Task details =>
Whenever a line in the listing contains "Rendered", copy that line.

Task material =>
:::

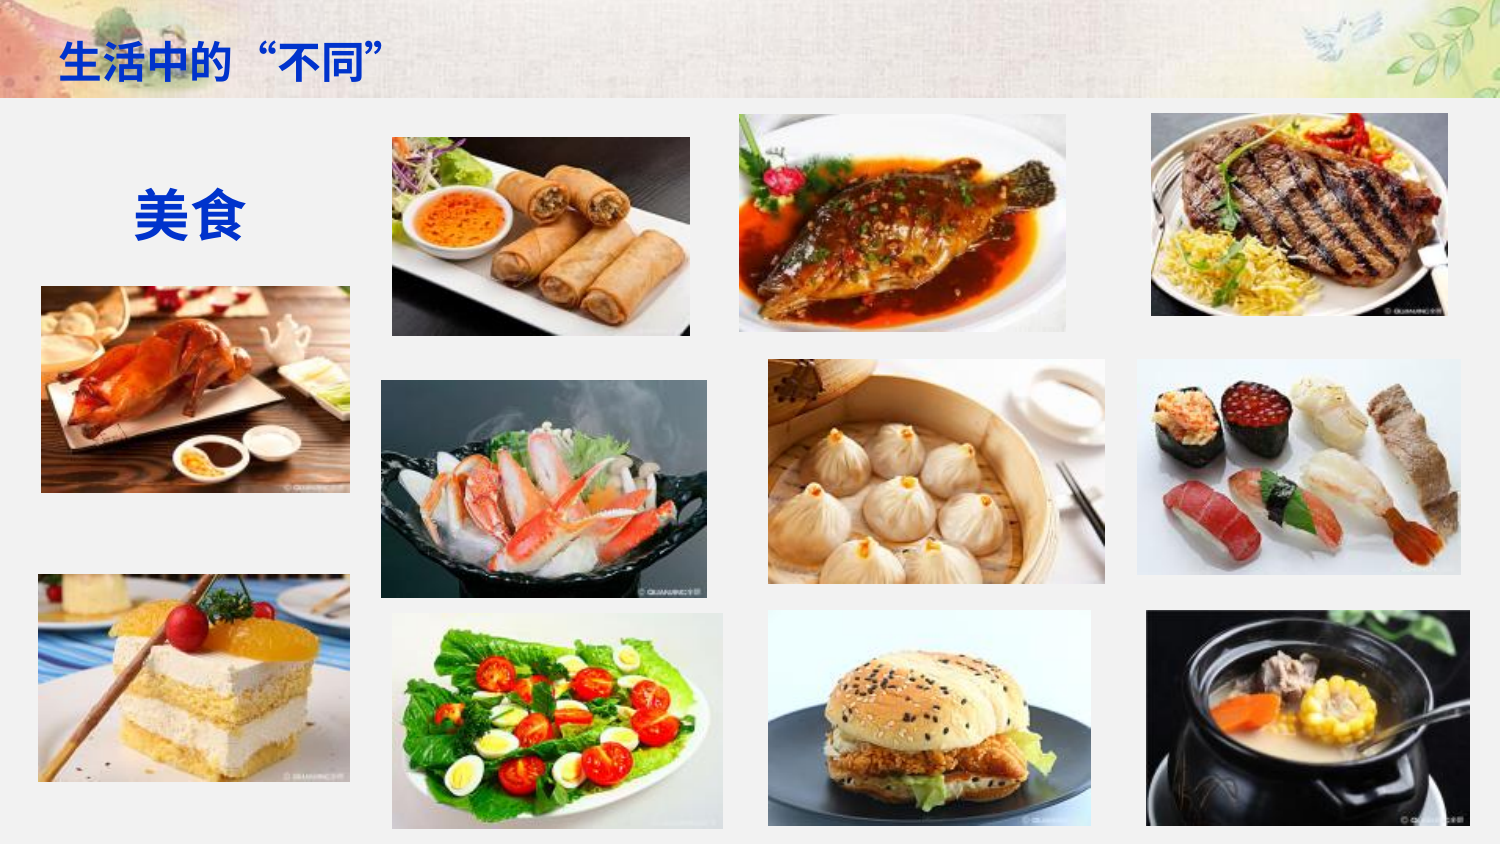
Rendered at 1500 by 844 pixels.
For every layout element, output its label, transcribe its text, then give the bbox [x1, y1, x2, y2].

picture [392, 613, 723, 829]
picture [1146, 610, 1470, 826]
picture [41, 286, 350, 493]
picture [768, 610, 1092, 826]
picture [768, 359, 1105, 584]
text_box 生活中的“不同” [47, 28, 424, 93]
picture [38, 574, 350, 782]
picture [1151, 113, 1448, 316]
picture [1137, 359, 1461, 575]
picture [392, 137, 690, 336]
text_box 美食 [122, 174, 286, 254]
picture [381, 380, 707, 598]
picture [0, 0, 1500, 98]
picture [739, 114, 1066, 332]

:::

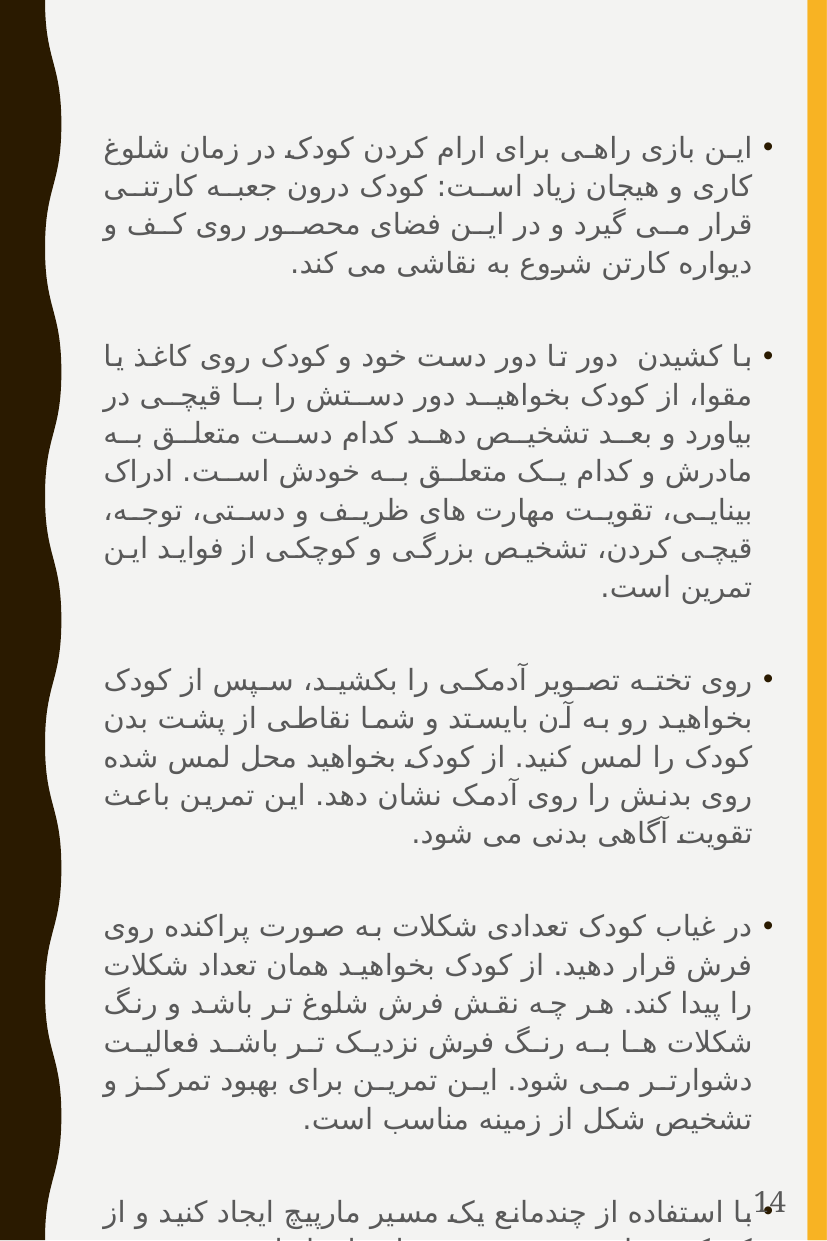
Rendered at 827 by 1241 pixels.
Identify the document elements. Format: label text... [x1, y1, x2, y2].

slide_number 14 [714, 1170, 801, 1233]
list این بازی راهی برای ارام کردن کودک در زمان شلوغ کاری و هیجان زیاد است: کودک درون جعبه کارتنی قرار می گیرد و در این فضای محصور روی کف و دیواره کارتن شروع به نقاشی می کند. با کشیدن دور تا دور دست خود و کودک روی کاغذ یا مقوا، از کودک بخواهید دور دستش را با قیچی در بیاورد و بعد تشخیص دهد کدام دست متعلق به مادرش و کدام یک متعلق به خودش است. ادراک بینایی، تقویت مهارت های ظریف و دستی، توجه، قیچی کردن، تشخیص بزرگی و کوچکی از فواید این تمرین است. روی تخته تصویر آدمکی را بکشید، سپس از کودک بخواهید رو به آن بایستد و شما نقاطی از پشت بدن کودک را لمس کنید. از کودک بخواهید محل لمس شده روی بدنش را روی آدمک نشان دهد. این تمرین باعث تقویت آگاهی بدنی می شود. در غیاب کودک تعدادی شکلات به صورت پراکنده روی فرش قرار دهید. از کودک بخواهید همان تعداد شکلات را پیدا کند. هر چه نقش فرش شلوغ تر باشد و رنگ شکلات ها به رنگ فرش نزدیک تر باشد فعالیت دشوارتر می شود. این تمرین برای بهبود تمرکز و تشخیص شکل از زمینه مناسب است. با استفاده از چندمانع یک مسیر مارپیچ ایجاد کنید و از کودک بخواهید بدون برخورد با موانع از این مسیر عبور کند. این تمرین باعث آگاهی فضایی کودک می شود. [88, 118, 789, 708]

:::

Result of the exercise =>
Rendered at 1500 by 844 pixels.
Rendered at 827 by 1241 pixels.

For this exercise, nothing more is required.